La vitesse comme liberté de l'âme
Un homme fonce à toute allure sur une route déserte de l’Ouest américain, sorte de cow-boy des temps modernes. Son objectif : gagner San Francisco depuis Denver en un temps record – autrement dit, réaliser l’impossible. C’est ce pari insensé – et magnifique par sa gratuité même – que raconte cette œuvre singulière et puissante, devenu un manifeste enflammé de la contre-culture.
Taiseux et solitaire, Kowalski ressemble à première vue au héros traditionnel du western américain : il est viril et sans attaches, il est animé par un certain code d’honneur et il a même servi la police tout en en combattant les injustices et en démissionnant par esprit frondeur. Devenu pilote automobile, il est parvenu à dompter l’un des emblèmes les plus marquants de la mythologie américaine : la voiture.

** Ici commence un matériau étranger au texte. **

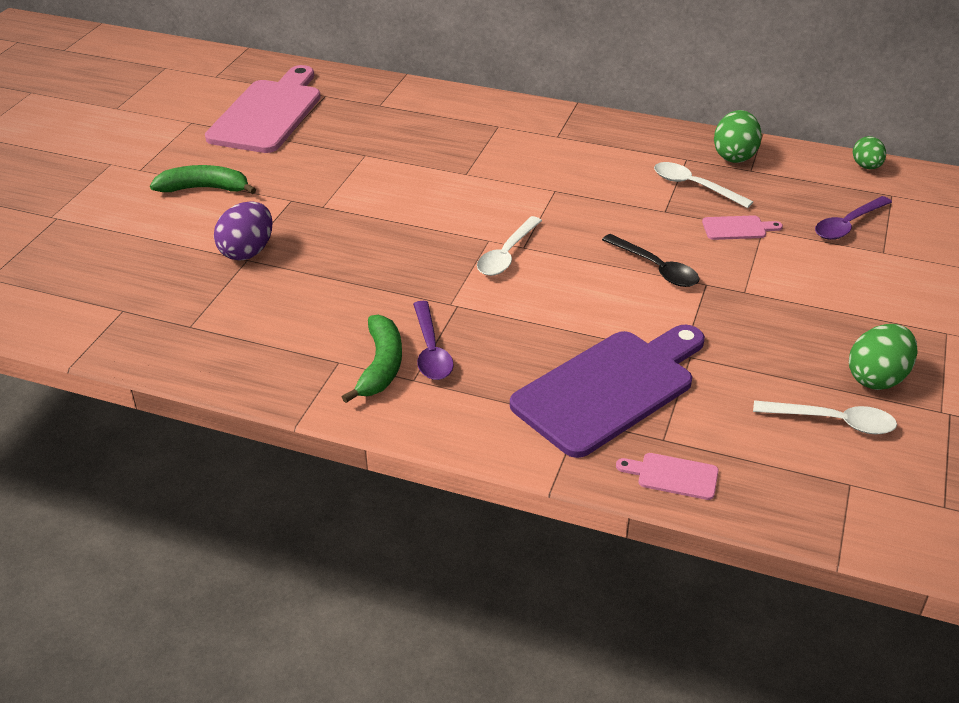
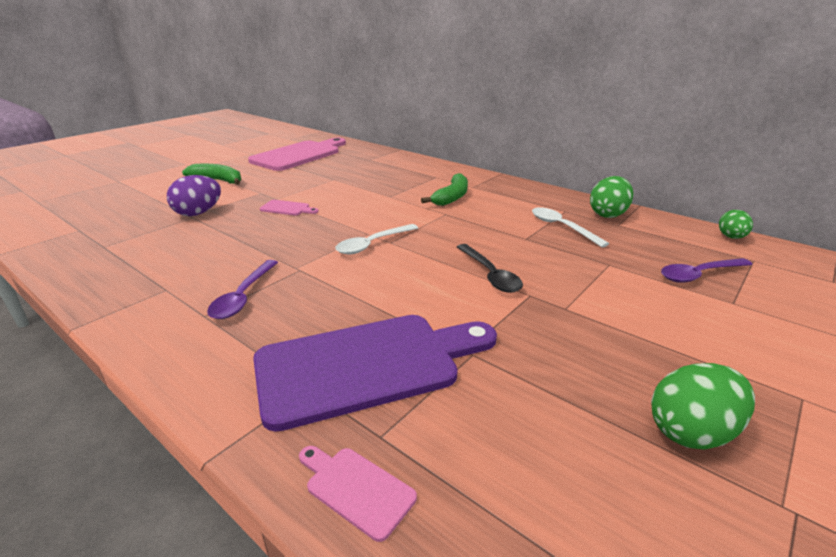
camera: 20 degrees right, 10 degrees down
(380, 366) = (191, 299): green banana -> green banana (451, 197)
(737, 228) = (585, 259): pink cutting board -> pink cutting board (287, 208)
(833, 422) = (610, 475): white spoon -> none

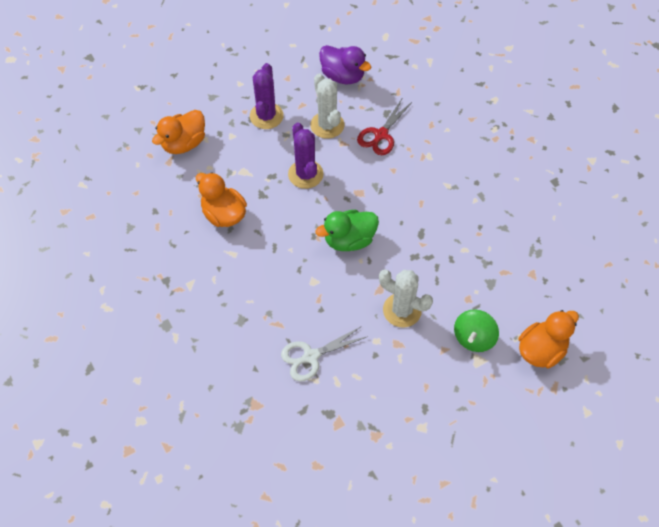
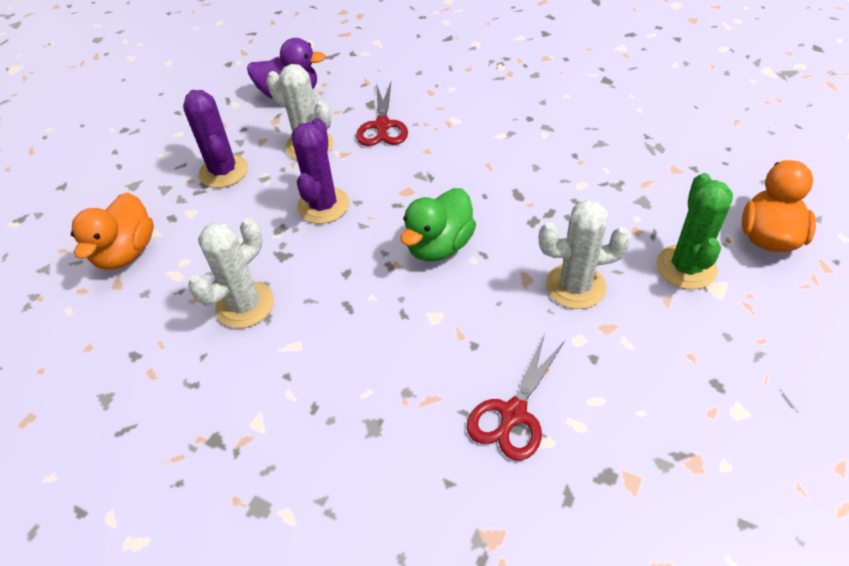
camera: 30 degrees left, 10 degrees down
(224, 214) = (245, 305): orange duck -> white cactus
(305, 174) = (323, 206): purple cactus -> purple cactus turned 60 degrees clockwise
(311, 356) = (513, 413): white scissors -> red scissors
(473, 338) = (686, 267): green spinning top -> green cactus

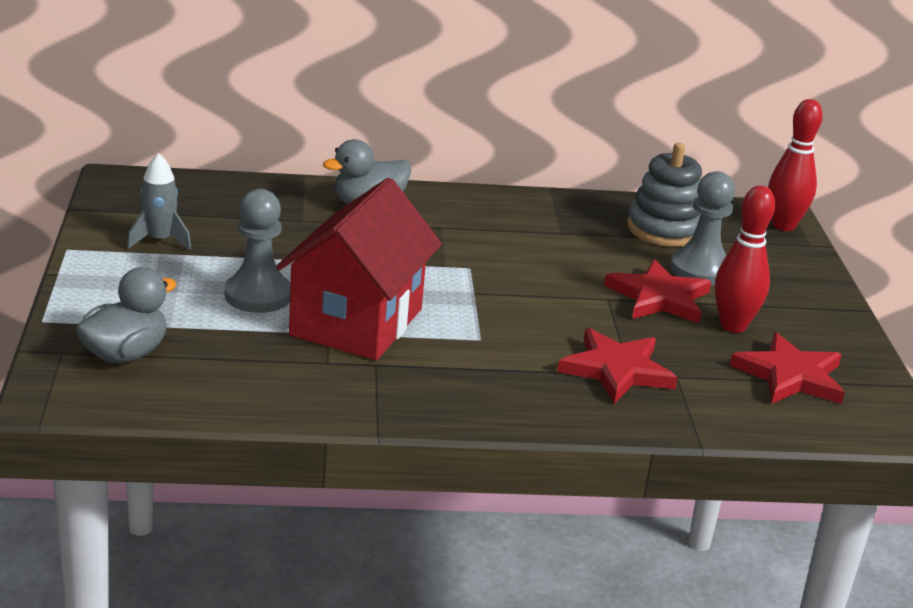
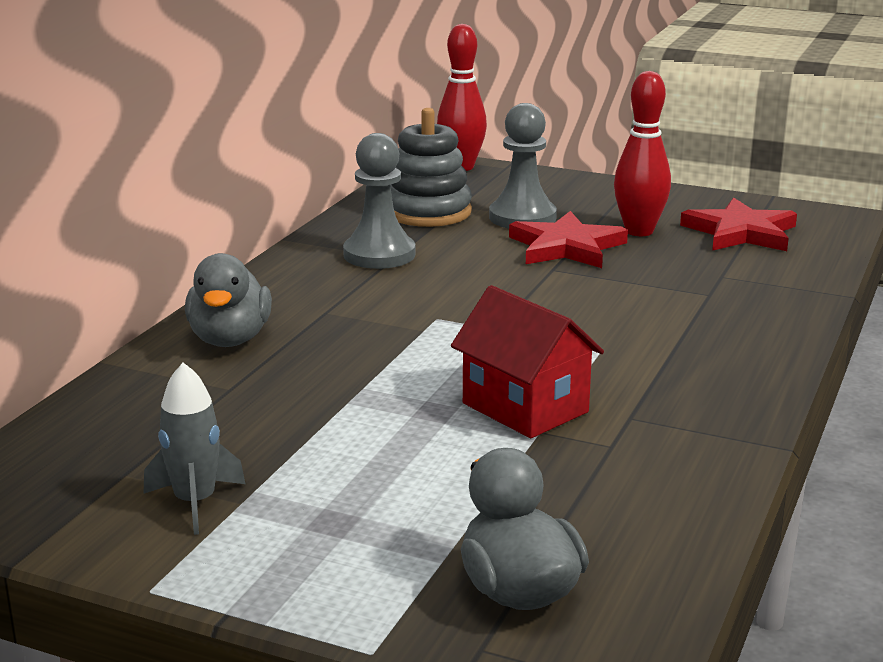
camera: 60 degrees left, 5 degrees down
(258, 295) = (415, 458): grey pawn -> grey pawn (379, 255)
(356, 322) = (525, 407): red house -> red house, size x0.64
(616, 370) = (700, 298): red star -> none

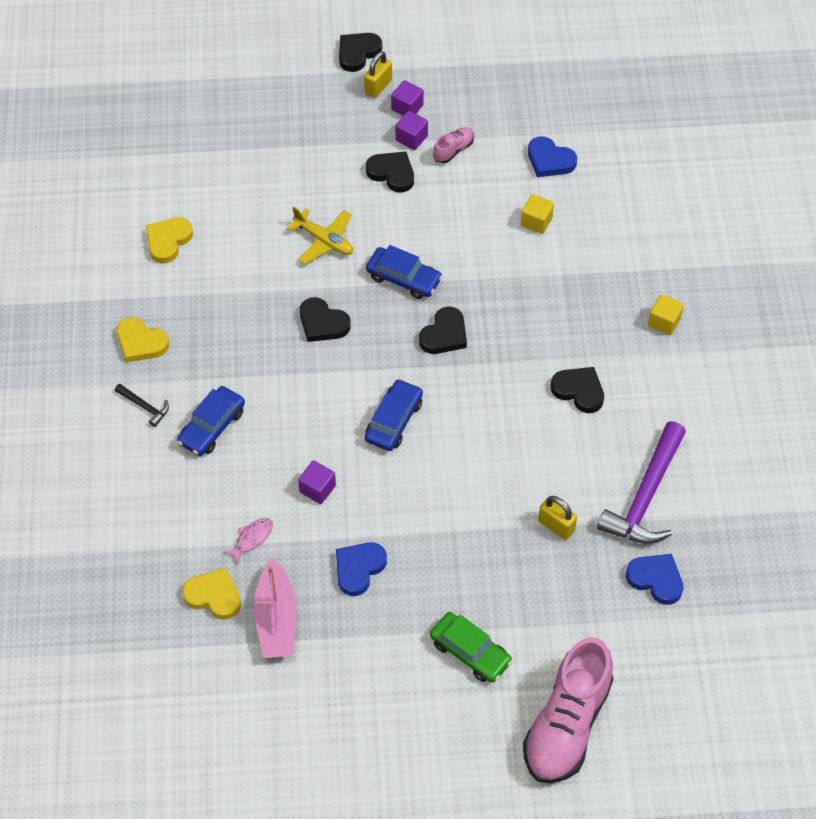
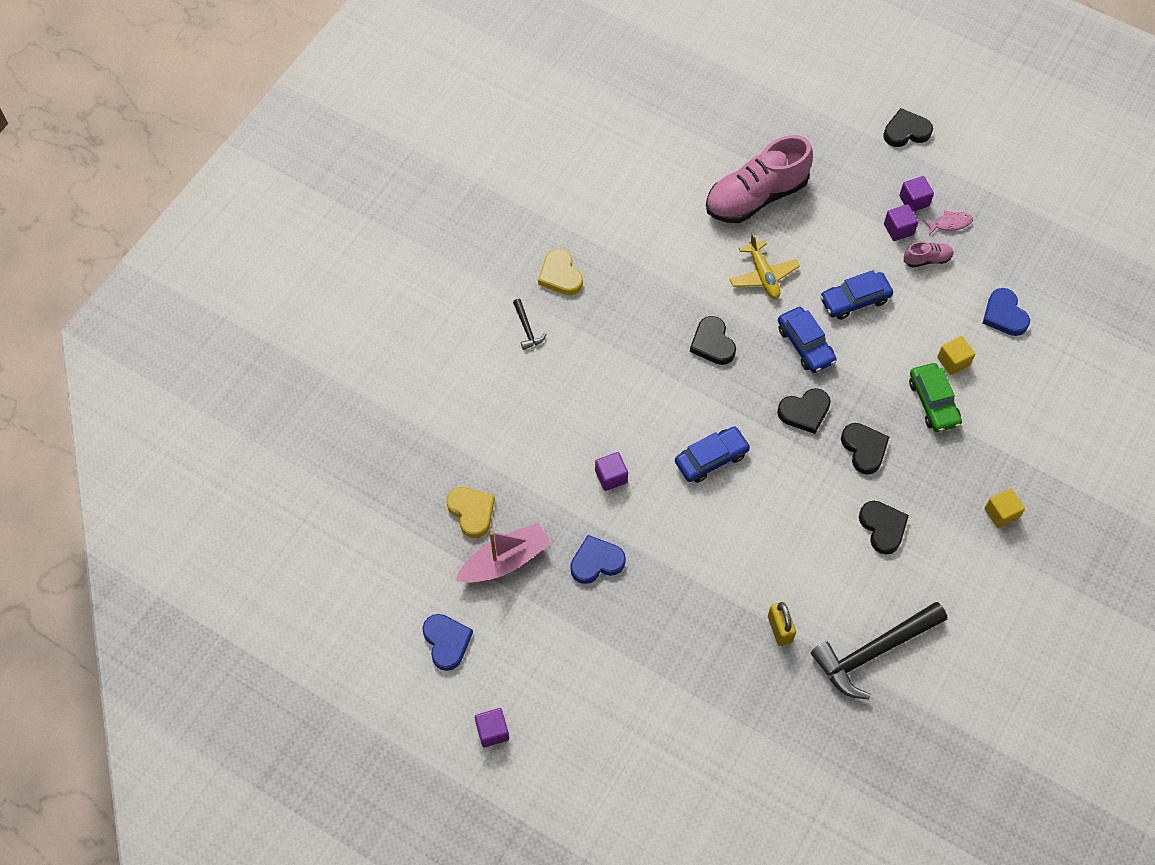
camera: 35 degrees right, 5 degrees up
(168, 241) = (639, 204): yellow heart -> none
(212, 426) = (566, 376): blue car -> blue car (854, 300)
(252, 539) = (532, 485): pink fish -> pink fish (950, 223)
(276, 619) = (505, 561): pink boat -> pink boat turned 150 degrees counterclockwise
(375, 771) = (492, 731): none -> purple cube
(378, 86) = (902, 169): yellow padlock -> none
(392, 173) = (860, 250): black heart -> black heart (864, 449)
(470, 652) = (634, 686): green car -> green car (933, 402)
(567, 724) = (668, 797): pink shoe -> pink shoe (756, 197)
(645, 496) = (873, 652): purple hammer -> black hammer
(656, 579) = (830, 727): blue heart -> blue heart (446, 642)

Pourtant, on comprend assez rapidement que Kowalski échappe aux conventions du héros hollywoodien. Dans ce début des années 70 où l’enlisement de la guerre du Vietnam, la contestation estudiantine et la corruption politique au plus haut niveau ébranlent en profondeur l’arrogance conquérante de l’Amérique, notre conducteur fou apparaît comme un personnage rédempteur. Dès lors, sa trajectoire prend une tournure métaphysique. Comme s’il était mu par une force surhumaine, il fend l’espace avec son bolide et refuse de s’arrêter, défiant effrontément la police. Mieux encore, des “guides” spirituels lui viennent en aide – à croire que le salut de l’Amérique est tributaire de sa réussite.
Mieux construit et plus poétique qu’ Easy Rider, Point Limite Zéro, est une œuvre fascinante qui magnifie l’immensité de l’espace américain et pose un regard interrogatif sur l’omnipotence d’un pays qui découvre soudain qu’il est un colosse aux pieds d’argile. Avec son visage quasi imperturbable en toutes circonstances, Barry Newman restera une figure bouleversante de la contre-culture américaine.